A veces era suficiente con vigilar. Por supuesto, existía la absoluta convicción de que vigilar conduciría de forma inevitable a la oleada de calor y el glorioso chorro de sangre, el latido incontenible de emociones proyectadas por las víctimas, la música de la locura disciplinada cuando el sacrificio desembocara en una muerte maravillosa… Todo esto llegaría. De momento, el Vigilante se contentaba con vigilar y deleitarse en la maravillosa sensación del anonimato, el poder absoluto. Percibía la inquietud del otro. Esa inquietud aumentaría, recorrería las escalas musicales hasta llegar al miedo, después al pánico, y por fin al terror más desaforado. Todo a su tiempo.

El Vigilante vio que el otro examinaba la multitud, en busca de alguna pista que le condujera a descubrir el origen de la sensación de miedo que estimulaba sus sentidos. No encontraría ninguna, por supuesto. Todavía no. Hasta que él hubiera decidido el momento oportuno. Hasta que él hubiera inducido en el otro un pánico absurdo.

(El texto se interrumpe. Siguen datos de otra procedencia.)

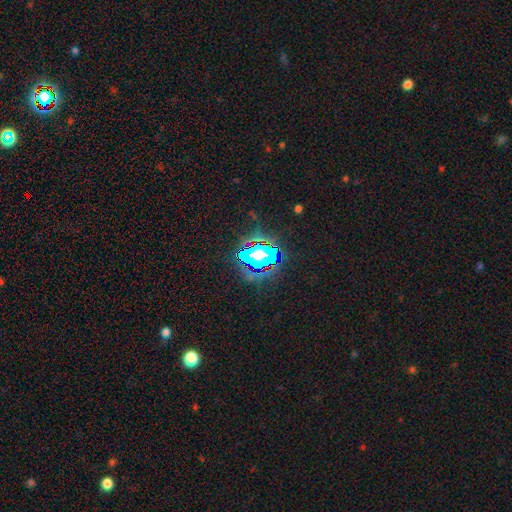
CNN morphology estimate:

Sólo entonces dejaría de vigilar y entraría en acción.

Y hasta entonces… Había llegado el momento de dejar que el otro escuchara la música del miedo.

11

Se llamaba Jessica Ortega. Cursaba primer año y vivía en uno de los colegios mayores cercanos. Kurt nos dio el número de su habitación, y Deborah dejó a Ángel esperando en los hornos hasta que llegara un coche patrulla.

Nunca he comprendido muy bien por qué los colegios mayores se llaman residencias y no dormitorios. Tal vez porque ahora parecen hoteles. No hay paredes cubiertas de hiedra que engalanen los venerables edificios, en el vestíbulo abundan el cristal y macetas con plantas, y los pasillos están alfombrados, limpios y parecen nuevos.

Nos detuvimos ante la puerta de la habitación de Jessica. Tenía una placa pequeña y pulcra a la altura de los ojos que anunciaba ARIEL GOLDMAN & JESSICA ORTEGA. Debajo, en letra más pequeña, decía SE PROHÍBE LA ENTRADA SIN BEBIDAS ALCOHÓLICAS. Alguien había subrayado «entrada» y escrito debajo ¿TÚ CREES? Deborah me miró y enarcó una ceja. —Chicas marchosas —dijo. —Alguien ha de hacerlo —contesté.

Resopló y llamó a la puerta. No hubo respuesta, y Debs esperó hasta tres segundos antes de volver a llamar, con mucha más fuerza.